The time of Christ’s coming, His anointing by the Holy Spirit, His death, and the giving of the gospel to the Gentiles, were definitely pointed out. It was the privilege of the Jewish people to understand these prophecies, and to recognize their fulfillment in the mission of Jesus. Christ urged upon His disciples the importance of prophetic study. Referring to the prophecy given to Daniel in regard to their time, He said, “Whoso readeth, let him understand.” Matthew 24:15. After His resurrection He explained to the disciples in “all the prophets” “the things concerning Himself.” Luke 24:27. The Saviour had spoken through all the prophets. “The Spirit of Christ which was in them” “testified beforehand the sufferings of Christ, and the glory that should follow.” 1 Peter 1:11.

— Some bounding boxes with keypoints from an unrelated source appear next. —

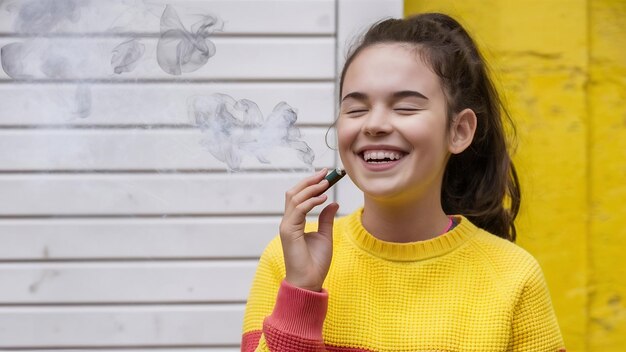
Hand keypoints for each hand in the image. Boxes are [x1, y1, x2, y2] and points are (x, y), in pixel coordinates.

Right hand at [279, 168, 339, 291]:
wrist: (310, 281)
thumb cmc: (315, 262)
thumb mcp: (325, 236)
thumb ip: (326, 219)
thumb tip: (333, 203)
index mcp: (295, 222)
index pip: (299, 196)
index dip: (311, 184)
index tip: (326, 174)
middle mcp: (288, 221)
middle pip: (294, 192)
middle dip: (310, 180)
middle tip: (326, 172)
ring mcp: (286, 226)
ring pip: (294, 198)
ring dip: (311, 188)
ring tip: (326, 182)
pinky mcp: (288, 231)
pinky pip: (298, 209)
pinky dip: (310, 201)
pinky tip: (323, 198)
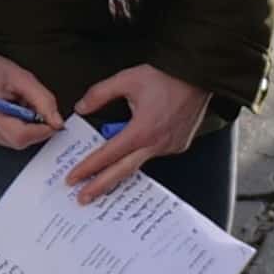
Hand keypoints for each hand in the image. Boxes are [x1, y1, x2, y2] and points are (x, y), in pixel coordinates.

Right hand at [0, 53, 65, 145]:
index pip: (21, 136)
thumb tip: (57, 122)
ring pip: (11, 143)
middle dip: (34, 130)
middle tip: (35, 110)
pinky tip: (8, 112)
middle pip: (18, 142)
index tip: (53, 122)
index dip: (42, 132)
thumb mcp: (21, 77)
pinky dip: (12, 129)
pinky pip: (2, 138)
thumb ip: (43, 99)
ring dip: (23, 129)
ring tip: (18, 107)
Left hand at [69, 61, 210, 202]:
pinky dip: (140, 155)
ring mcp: (169, 147)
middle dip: (100, 186)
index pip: (107, 155)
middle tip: (83, 197)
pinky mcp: (178, 145)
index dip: (88, 168)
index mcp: (141, 131)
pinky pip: (154, 154)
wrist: (199, 76)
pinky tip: (130, 155)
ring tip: (102, 180)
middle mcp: (156, 144)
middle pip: (122, 171)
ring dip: (120, 170)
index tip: (74, 178)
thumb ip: (100, 94)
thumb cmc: (168, 77)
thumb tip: (82, 108)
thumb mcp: (127, 79)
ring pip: (139, 163)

It was Gabriel, the angel next in rank to the Son of God, who came with the divine message to Daniel. It was Gabriel, “His angel,” whom Christ sent to open the future to the beloved John; and a blessing is pronounced on those who read and hear the words of the prophecy, and keep the things written therein. Revelation 1:3.
“The Lord God will do nothing, but He revealeth His secret unto His servants and prophets.” While “the secret things belong unto the Lord our God,” “those things which are revealed belong unto us and to our children forever.” Amos 3:7; Deuteronomy 29:29. God has given these things to us, and His blessing will attend the reverent, prayerful study of the prophetic scriptures.

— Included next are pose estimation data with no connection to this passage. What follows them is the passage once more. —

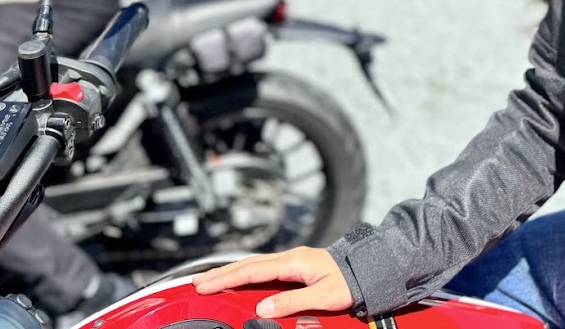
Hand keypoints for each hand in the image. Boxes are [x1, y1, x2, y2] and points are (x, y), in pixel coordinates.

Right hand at [191, 246, 353, 317]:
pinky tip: (238, 278)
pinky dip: (245, 271)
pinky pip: (263, 267)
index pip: (251, 271)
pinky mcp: (295, 264)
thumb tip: (262, 307)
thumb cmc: (349, 280)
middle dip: (220, 273)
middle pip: (247, 264)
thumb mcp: (323, 295)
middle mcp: (290, 257)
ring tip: (209, 280)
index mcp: (293, 262)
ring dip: (230, 271)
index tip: (204, 286)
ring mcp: (292, 259)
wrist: (368, 267)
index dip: (225, 278)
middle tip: (196, 283)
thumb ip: (293, 301)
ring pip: (254, 264)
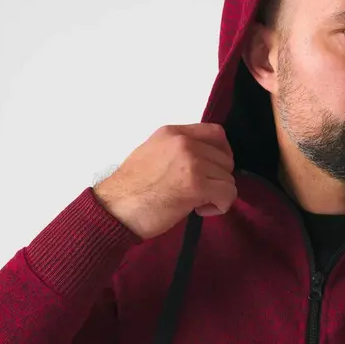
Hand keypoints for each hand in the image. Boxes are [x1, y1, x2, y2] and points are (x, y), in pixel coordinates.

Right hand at [93, 123, 236, 239]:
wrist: (115, 209)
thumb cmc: (132, 189)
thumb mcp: (154, 153)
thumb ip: (180, 150)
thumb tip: (208, 161)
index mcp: (173, 133)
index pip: (216, 133)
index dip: (223, 154)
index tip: (215, 170)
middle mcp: (184, 143)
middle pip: (226, 159)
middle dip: (218, 179)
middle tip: (199, 193)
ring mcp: (191, 162)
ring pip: (229, 179)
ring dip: (218, 195)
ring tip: (195, 203)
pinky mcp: (196, 185)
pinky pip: (228, 194)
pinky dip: (220, 206)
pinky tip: (200, 210)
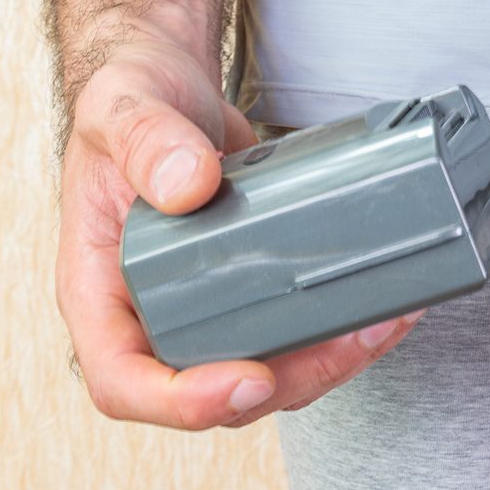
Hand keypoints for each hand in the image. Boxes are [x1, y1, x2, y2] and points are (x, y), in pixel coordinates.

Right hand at [56, 13, 421, 430]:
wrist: (172, 88)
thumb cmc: (132, 102)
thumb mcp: (123, 107)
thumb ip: (145, 140)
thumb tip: (190, 186)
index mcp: (100, 290)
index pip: (124, 381)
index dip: (182, 401)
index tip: (247, 378)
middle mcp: (152, 314)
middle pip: (215, 390)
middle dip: (290, 380)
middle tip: (351, 339)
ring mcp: (206, 308)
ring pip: (268, 373)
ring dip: (332, 361)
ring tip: (384, 321)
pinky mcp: (254, 291)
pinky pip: (296, 335)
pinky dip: (344, 329)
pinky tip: (388, 303)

As the message of Christ’s first advent announced the kingdom of His grace, so the message of His second advent announces the kingdom of His glory. And the second message, like the first, is based on the prophecies. The words of the angel to Daniel relating to the last days were to be understood in the time of the end. At that time, “many shall run to and fro, and knowledge shall be increased.” “The wicked shall do wickedly: and none of the wicked shall understand; but the wise shall understand.” Daniel 12:4, 10. The Saviour Himself has given signs of His coming, and He says, “When ye see these things come to pass, know ye that the kingdom of God is nigh at hand.” “And take heed to yourselves, lest at any time your hearts be overcharged with surfeiting, and drunkenness, and cares of this life, and so that day come upon you unawares.” “Watch ye therefore, and pray always, that ye may be accounted worthy to escape all these things that shall come to pass, and to stand before the Son of man.” Luke 21:31, 34, 36.
We have reached the period foretold in these scriptures. The time of the end is come, the visions of the prophets are unsealed, and their solemn warnings point us to our Lord’s coming in glory as near at hand.

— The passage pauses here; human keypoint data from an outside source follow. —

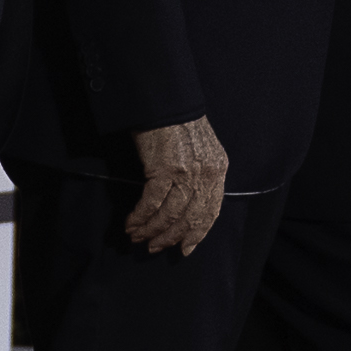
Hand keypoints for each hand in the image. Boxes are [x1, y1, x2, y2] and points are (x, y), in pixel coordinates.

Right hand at [123, 115, 226, 255]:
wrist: (165, 102)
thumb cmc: (179, 124)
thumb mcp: (202, 149)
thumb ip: (202, 174)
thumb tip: (189, 205)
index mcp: (219, 168)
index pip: (212, 211)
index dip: (197, 233)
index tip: (185, 248)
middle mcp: (207, 173)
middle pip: (190, 218)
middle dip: (170, 237)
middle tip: (155, 247)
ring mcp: (186, 173)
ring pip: (170, 214)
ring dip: (152, 230)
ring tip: (138, 237)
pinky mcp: (164, 170)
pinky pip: (151, 203)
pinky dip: (140, 217)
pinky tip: (131, 224)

The Jews misinterpreted and misapplied the word of God, and they knew not the time of their visitation. The years of the ministry of Christ and His apostles,—the precious last years of grace to the chosen people,—they spent in plotting the destruction of the Lord’s messengers. Earthly ambitions absorbed them, and the offer of the spiritual kingdom came to them in vain. So today the kingdom of this world absorbs men’s thoughts, and they take no note of the rapidly fulfilling prophecies and the tokens of the swift-coming kingdom of God.
“But ye, brethren, are not in darkness, that that day should overtake you as a thief. Ye are all the children of light, and the children of the day: we are not of the night, nor of darkness.” While we are not to know the hour of our Lord’s return, we may know when it is near. “Therefore let us not sleep, as do others; but let us watch and be sober.” 1 Thessalonians 5:4-6.